In een grijze trui, rokje, witte maillot en hele nette schoentjes nog wel. Truttige verschijning, zo voelde ik me. Ik kom net bij een auto ongeluk vandaan. In die auto zat ik naast mijn zwagertje, die emotioneel tot niets in staat was. Echt, ik moest hem tot in detail uitleggen hoe je alles moet doen, maar hij liep alleen te zeuren en te zeiken. Komen we aan in de super, heeft hij geen geld. Ik gaf het hem. Munten. Mijn zusje kwam aangelopen en die vertelde Wel precies de dingen die hij nodig had om te horen.

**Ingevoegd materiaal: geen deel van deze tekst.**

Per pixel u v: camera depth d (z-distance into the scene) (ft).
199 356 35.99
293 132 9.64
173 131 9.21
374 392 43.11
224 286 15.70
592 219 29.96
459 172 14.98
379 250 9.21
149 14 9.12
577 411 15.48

Best. Ga ik wel naar school.
Ik kwam een klas binnen die geconcentreerd naar het bord staarden. En toen ik in de deuropening stond, keken ze naar mij. Te laat. Onverschillig ging ik naast een jongen zitten. Tot zo ver mijn nette indruk. Een vriendin belde me op, ze wilde met me blowen. En daarvoor moest ik een pokkeneind reizen, en ik moest ook nog eens 5 mensen mee nemen. Rot toch een end op. Ik zei ja, maar ik heb het uiteindelijk niet gedaan. Wel afgebeld.
Ja en toen werd ik wakker van die rot wekker. Dat was mijn droom. Blij dat het weer van me afgeschreven is.